● Activity: From the entries below, copy out every line with "evenodd" in it.
BEGIN
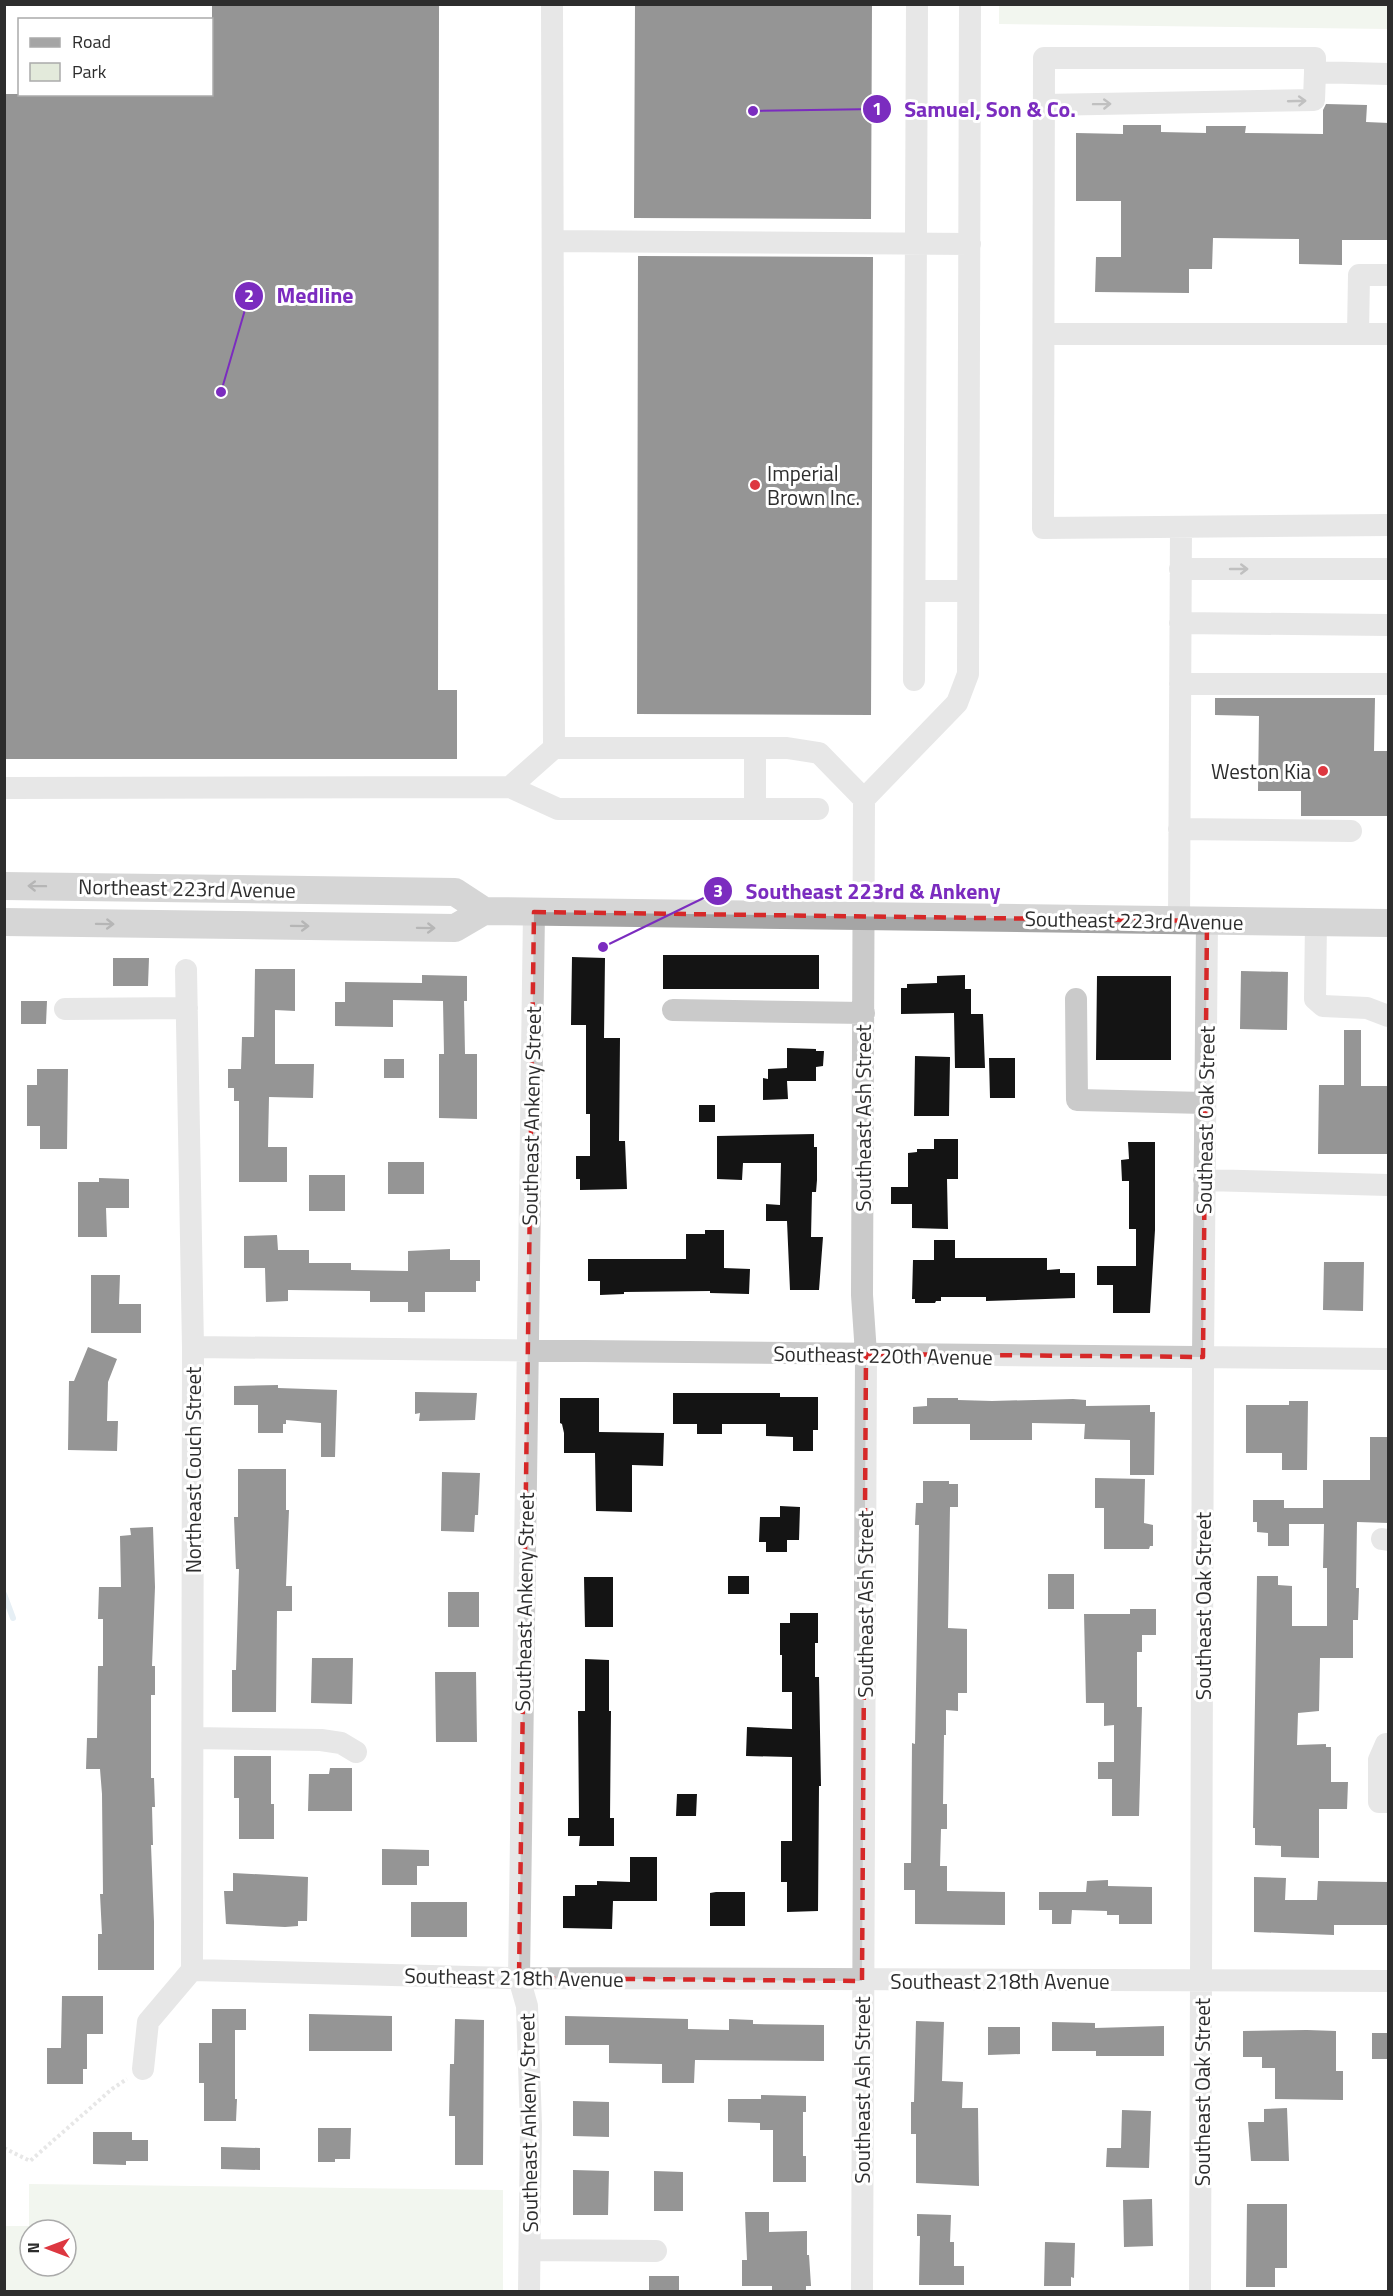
<svg xmlns="http://www.w3.org/2000/svg" width="1393" height="2296" font-family="'Titillium Web',sans-serif">
  <rect width="100%" height="100%" fill="#fff"/>
  <path fill="#e3eadb" fill-rule="evenodd" d="M999,5H1388V29L999,24Z
    M29,2184L503,2190V2291H5V2226H29ZM30,2230H66V2266H30Z"/>
  <g fill="none" stroke-linecap="round" stroke-linejoin="round">
    <path stroke="#c8dce9" stroke-width="6" d="M4,1594L13,1618"/>
  </g>
  <path fill="#141414" d="M212,4H439L438,690H457V759H4V94H212Z
    M635,4H872L871,219L634,218Z
    M1326,104L1367,105L1366,122L1389,123V240H1342V265L1299,264V239L1213,238L1212,269H1189V293L1095,292L1096,257H1121V201H1076V133L1123,134V125H1161V132L1206,133V126H1246L1245,133L1323,134V110Z
    M638,256L873,257L871,715L637,714Z
    M1215,698H1375L1374,751H1389V816H1301V791H1258L1259,716L1215,715Z
    M663,955H819V989H663Z
    M572,957L605,958L604,1038H620L619,1141H625L627,1189L580,1190V1179H576V1156H590V1114H586V1025H571Z
    M113,958H149L148,986H113Z
    M255,969H295V1011L275,1010V1064H314L313,1098L269,1097L268,1147H287V1182H239V1101H234V1088H228V1069H241L242,1037H254Z
    M1241,971L1288,972L1287,1030L1240,1029Z
    M422,975L467,976V1001H464L465,1054H477V1119L439,1118V1054H444L443,1001L393,1000V1027L335,1026V1002H345V982L422,983Z
    M965,975V989H971V1014H983L985,1068H955L954,1013L901,1014V988H907V984L937,983V976Z
    M1097,976H1171V1060H1096Z
    M21,1001H47L46,1024H21Z
    M1344,1030H1361V1086H1389V1154H1318L1319,1085H1344Z
    M787,1048L816,1049V1051H824L823,1066L816,1067V1081H787L788,1099L763,1100V1078L768,1079V1069L787,1068Z
    M915,1056L950,1057L949,1116H914Z
    M989,1058H1015V1098H990Z
    M384,1059H404V1078H384Z
    M37,1069H68L67,1149H40V1126H27V1085H37Z
    M699,1105H715V1122H699Z
    M814,1134V1147H817V1180L816,1192H812L811,1237H823L819,1290H790L787,1221H766V1204L780,1205L781,1163H743L742,1180L717,1179V1136Z
    M934,1139H958V1179H947L948,1229L912,1228V1204H891V1187H908V1153L917,1152V1149H934Z
    M1128,1142H1155V1230L1150,1313H1113V1285H1097V1266H1136V1229H1129V1181H1122L1121,1160L1129,1159Z
    M388,1162H424V1194H388Z
    M309,1175H345V1211H309Z
    M99,1178L129,1179V1208H106L107,1237H78V1182H99Z
    M705,1230H724V1268L750,1269L749,1294L710,1293V1291L624,1292V1294L600,1295V1281H588V1259H686V1234H705Z
    M277,1235L278,1250H309V1263H351V1270L408,1271V1251L450,1249V1260H480V1281H476V1292H425V1312H408V1302H370V1291L288,1290V1301L266,1302L265,1268H244V1236Z
    M934,1240H955V1258H1047V1270L1060,1269V1273H1075V1298L986,1301V1297H941V1301H936L935,1303H915V1299H912L913,1260H934Z
    M1324,1262H1364L1363,1311L1323,1310Z
    M91,1275H120L119,1304H141V1333H91Z
    M88,1347L117,1359L108,1382L107,1421H118L117,1451L68,1450L69,1381H74Z
    M278,1385V1388L337,1390L335,1457H321V1423L286,1420V1424H283V1433H258V1405H234V1386Z
    M415,1392L477,1393L475,1420L419,1421L420,1413L415,1414Z
    M673,1393H780V1397H818V1430H813V1451H793V1437L766,1436V1424H722V1434H697V1424H673Z
    M560,1398H599V1432L664,1433L663,1466L632,1465V1512L596,1511L595,1453H564V1433L562,1424L560,1423Z
    M927,1398H958V1400L992,1401L1073,1399L1086,1400V1406L1150,1405V1412H1155L1154,1475H1130V1440L1084,1439L1085,1424L1032,1423V1440H970V1424H913V1407L927,1406Z
    M1289,1401H1308L1307,1470H1282V1453H1246V1405H1289Z
    M1370,1437H1389V1523L1357,1522L1356,1588H1359L1358,1620H1353V1658H1320L1319,1711L1298,1713L1297,1745L1326,1744V1747H1331V1782H1348L1347,1809H1319V1858L1281,1857V1846L1255,1845V1828H1253L1257,1576H1278V1585L1292,1586V1626H1327V1568H1323L1324,1524H1289V1546H1268V1533L1257,1532V1522H1253V1500H1284V1508H1323V1480H1370Z
    M238,1469H286V1510H289L286,1586H292V1611H277L276,1712H232V1670H236L239,1569H236L234,1517H238Z
    M442,1472L480,1473L478,1515H475L474,1532L441,1531Z
    M1095,1478L1145,1479L1144,1523L1153,1525V1546H1150L1149,1549H1104V1508H1095Z
    M923,1481H949V1484H958V1507H950L948,1628L967,1629V1693H958V1711L946,1710V1735H944L943,1804H947V1829H941L940,1866H947V1891L1005,1892V1925L915,1924V1890H904V1863H911L912,1743L915,1744L919,1525H915L916,1503H923Z
    M780,1506L800,1507L799,1540H787V1552H766V1542H759L760,1517H780Z
    M153,1527L155,1587L152,1666H155V1695H151V1778H154L155,1807H152L153,1845H151L154,1922V1970H98V1934H102L100,1894H103L102,1794L100,1769H86L87,1738H97L98,1666H103V1619H98L99,1587H121L120,1536L131,1535L130,1528Z
    M1048,1574H1074V1609H1048Z
    M728,1576H749V1594H728Z
    M584,1577H613V1627H585Z
    M448,1592H479V1627H448Z
    M1130,1609H1156V1635H1142V1652H1137V1707H1142L1139,1816H1112V1779H1098V1762H1114V1725L1104,1726V1703H1086L1084,1614H1130Z
    M790,1613H818V1643H815V1677H819L821,1786H819L818,1911L787,1912V1882H781V1841H792V1757L746,1756L747,1727L792,1729V1692H782V1655H780V1623H790Z
    M312,1658H353L352,1704L311,1703Z
    M585,1659L609,1660V1711H611L610,1818H614V1846H579L580,1836H568V1818H579L578,1711H585Z
    M435,1672H476L477,1742H436Z
    M234,1756H271V1804H274V1839H239V1798H234Z
    M330,1768H352V1811H308L309,1774H329Z
    M677,1794H697L696,1816H676Z
    M382,1849L429,1850V1866H417V1885H382Z
    M630,1857H657V1901H613L612,1929L563,1928V1896H575V1885H597V1881L630,1882Z
    M233,1873L308,1877L307,1921H298V1926L285,1927L226,1924L224,1891H233Z
    M1254,1877L1286,1878L1285,1900H1317L1318,1881L1389,1882V1925H1334V1935L1254,1932Z
    M1108,1880V1886L1152,1887V1924H1119V1915H1107V1911L1072,1910L1071,1924H1052V1910H1039V1892H1086L1087,1881Z
    M716,1892H745V1926H710V1893Z
    M411,1902H467V1937H411Z
    M62,1996H103V2034H87V2069H83V2084H47V2048H61Z
    M212,2009H246V2030H235V2099H237L236,2121H204V2083H199V2043H212Z
    M309,2014L392,2016V2051H309Z
    M565,2016L688,2019V2029L729,2030V2019L753,2020V2024L824,2025V2061L695,2060L694,2083H662V2064L609,2063V2045H565Z
    M455,2019L484,2020L483,2165H455V2116H449L450,2064H454Z
    M916,2021L944,2022L942,2081L963,2082L962,2108H978L979,2186L916,2183V2134H911V2102H914Z
    M1052,2022L1095,2023V2028L1164,2026V2056H1096V2051H1052Z
    M988,2027H1020V2054L988,2055Z
    M1307,2030L1336,2031V2071H1343V2100L1275,2099V2068H1262V2057H1243V2031Z
    M1372,2033H1389V2059H1372Z
    M761,2095L806,2096V2112H803V2156H806V2182H773V2130H760V2123L728,2122V2099H761Z
    M573,2101L609,2102V2137L573,2136Z
    M1287,2108L1289,2161H1251L1248,2122H1264V2109Z
    M1122,2110L1151,2111L1149,2168L1106,2167L1107,2148H1121Z
    M318,2128H351L350,2159H335V2162H318Z
    M93,2132H132V2140H148V2161H126V2165L93,2164Z
    M221,2147L260,2148V2170L221,2169Z
    M573,2170L609,2171L608,2215H573Z
    M654,2171L683,2172V2211H654Z
    M1152,2199L1153,2246L1124,2247L1123,2200Z
    M1247,2204H1287V2268H1275V2287H1246Z
    M745,2212H769V2232L807,2231V2255H809L811,2286H806V2292H772V2286H742V2260H747Z
    M917,2214L951,2215L950,2242H954V2266H964V2285H919L920,2236H917Z
    M1045,2242L1075,2243L1074,2278L1071,2277V2286H1044Z
    M649,2276H679V2292H649Z"/>
  <g fill="none" stroke-linecap="round" stroke-linejoin="round">
    <path stroke="#cacaca" stroke-width="4" stroke-dasharray="3 3" stroke-linecap="butt" d="M4,2148L30,2161L112,2089L127,2079"/>
    <path stroke="#cacaca" stroke-width="22" d="M552,4L554,748
      M1388,74L1315,72V58H1044L1043,528L1388,525
      M1044,105L1314,100L1315,72
      M553,241L970,244
      M1044,334H1388
      M1358,334L1359,275H1388
      M1180,569H1388
      M915,591H968
      M1180,623L1388,625
      M914,680L917,4
      M1180,684H1388
      M755,748V809
      M510,787L558,809H818
      M4,788L510,787L554,748H787L819,753L864,799
      M1179,829L1351,831
      M1179,920L1181,528
      M1316,921L1315,999L1323,1006L1367,1008L1388,1016
      M186,970L193,1347L192,1970
      M1076,999L1077,1100L1205,1103
      M65,1009L187,1008
      M673,1010L864,1013
      M1204,1180L1388,1185
      M193,1347L1388,1359
      M1382,1539L1388,1540
      M193,1738L321,1740L341,1743L356,1752
      M1388,1744H1386L1379,1760V1802H1388
      M192,1970L513,1978L1388,1981
      M143,2069L148,2022L192,1970
      M530,2250L656,2251
      M529,2292L531,2125L527,2006L519,1978L534,912
      M862,2292L866,1354L862,1295L864,799L957,703L968,674L970,4
      M1200,2292L1203,1357L1207,921"/>
    <path stroke="#a5a5a5" stroke-width="28" d="M4,886L455,892L484,911
      M4,922L455,928L484,911L1388,923"/>
  </g>
  <defs><path id="oneway-shaft" d="M-6 0H5M1.5-3L5.5 0L1.5 3" fill="none" stroke-width="1.6" stroke-linecap="round" stroke-linejoin="round" transform="scale(1.5)"/></defs>
  <g stroke="#747474">
    <use href="#oneway-shaft" transform="translate(1297 101) rotate(-2)"/>
    <use href="#oneway-shaft" transform="translate(1102 104) rotate(-1)"/>
    <use href="#oneway-shaft" transform="translate(1239 569)"/>
  </g>
  <g stroke="#5d5d5d">
    <use href="#oneway-shaft" transform="translate(37 886) rotate(-179)"/>
    <use href="#oneway-shaft" transform="translate(105 924) rotate(1)"/>
    <use href="#oneway-shaft" transform="translate(300 926) rotate(1)"/>
    <use href="#oneway-shaft" transform="translate(426 928) rotate(1)"/>
  </g>
  <path d="M0 0H1393V2296H0ZM534,912L1207,921L1203,1357L866,1354L862,1981L519,1978Z" fill="#fff" fill-opacity=".55" fill-rule="evenodd"/>
  <path fill="none" stroke="#d62828" stroke-width="4.5" stroke-dasharray="12 8" stroke-linejoin="round" d="M534,912L1207,921L1203,1357L866,1354L862,1981L519,1978Z"/>
  <g fill="#dd3740" stroke="#fff" stroke-width="2">
    <circle cx="755" cy="485" r="6"/>
    <circle cx="1323" cy="771" r="6"/>
  </g>
  <g text-anchor="middle" dominant-baseline="central" stroke-width="6" stroke-linejoin="round" paint-order="stroke">
    <g font-size="21" fill="#2d2d2d" stroke="#fff" text-anchor="start">
      <text x="767" y="473">Imperial<tspan x="767" dy="24">Brown Inc.</tspan></text>
      <text x="1311" y="771" text-anchor="end">Weston Kia</text>
    </g>
    <g font-size="21" fill="#2d2d2d" stroke="#fff">
      <text transform="translate(187 888) rotate(1)">Northeast 223rd Avenue</text>
      <text transform="translate(1134 920) rotate(1)">Southeast 223rd Avenue</text>
      <text transform="translate(531 1116) rotate(-89)">Southeast Ankeny Street</text>
      <text transform="translate(863 1118) rotate(-90)">Southeast Ash Street</text>
      <text transform="translate(1205 1120) rotate(-89)">Southeast Oak Street</text>
      <text transform="translate(883 1355) rotate(1)">Southeast 220th Avenue</text>
      <text transform="translate(193 1470) rotate(-90)">Northeast Couch Street</text>
      <text transform="translate(524 1602) rotate(-89)">Southeast Ankeny Street</text>
      <text transform="translate(865 1604) rotate(-90)">Southeast Ash Street</text>
      <text transform="translate(1203 1606) rotate(-90)">Southeast Oak Street</text>
      <text transform="translate(514 1977) rotate(1)">Southeast 218th Avenue</text>
      <text x="1000" y="1981">Southeast 218th Avenue</text>
      <text transform="translate(862 2090) rotate(-90)">Southeast Ash Street</text>
      <text transform="translate(1202 2092) rotate(-90)">Southeast Oak Street</text>
      <text transform="translate(528 2123) rotate(-91)">Southeast Ankeny Street</text>
    </g>
  </g>
  <path fill="none" stroke="#7b2cbf" stroke-width="2" d="M753 111L877 109M221 392L249 296M603 947L718 891"/>
  <g fill="#7b2cbf" stroke="#fff" stroke-width="2">
    <circle cx="753" cy="111" r="6"/>
    <circle cx="221" cy="392" r="6"/>
    <circle cx="603" cy="947" r="6"/>
    <circle cx="877" cy="109" r="15"/>
    <circle cx="249" cy="296" r="15"/>
    <circle cx="718" cy="891" r="15"/>
  </g>
  <g font-size="18" text-anchor="middle" font-weight="bold" fill="#fff">
    <text x="877" y="115">1</text>
    <text x="249" y="302">2</text>
    <text x="718" y="897">3</text>
  </g>
  <g font-size="22" text-anchor="middle" font-weight="bold" fill="#7b2cbf" stroke="#fff" stroke-width="6" stroke-linejoin="round" paint-order="stroke">
    <text x="990" y="117">Samuel, Son &amp; Co.</text>
    <text x="315" y="303">Medline</text>
    <text x="873" y="899">Southeast 223rd &amp; Ankeny</text>
  </g>
  <rect width="1393" height="2296" fill="none" stroke="#2d2d2d" stroke-width="12"/>
  <rect x="18" y="18" width="195" height="78" fill="#ffffff" stroke="#ababab" stroke-width="1.5"/>
  <rect x="30" y="38" width="30" height="9" fill="#a5a5a5" stroke="#ababab" stroke-width="1.5"/>
  <text x="72" y="48" font-size="18" fill="#2d2d2d">Road</text>
  <rect x="30" y="63" width="30" height="18" fill="#e3eadb" stroke="#ababab" stroke-width="1.5"/>
  <text x="72" y="78" font-size="18" fill="#2d2d2d">Park</text>
  <g transform="translate(48 2248) rotate(270)"><circle r="28" fill="#ffffff" stroke="#ababab" stroke-width="1.5"/>
  <path d="M0-4.5L10 22L0 15L-10 22Z" fill="#dd3740"/>
  <text y="-9" font-size="16" font-weight="bold" text-anchor="middle" fill="#2d2d2d">N</text>
  </g>
</svg>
END
● Finished exercise:
  <path fill="#e3eadb" fill-rule="evenodd" d="M999,5H1388V29L999,24Z
  <path d="M0 0H1393V2296H0ZM534,912L1207,921L1203,1357L866,1354L862,1981L519,1978Z" fill="#fff" fill-opacity=".55" fill-rule="evenodd"/>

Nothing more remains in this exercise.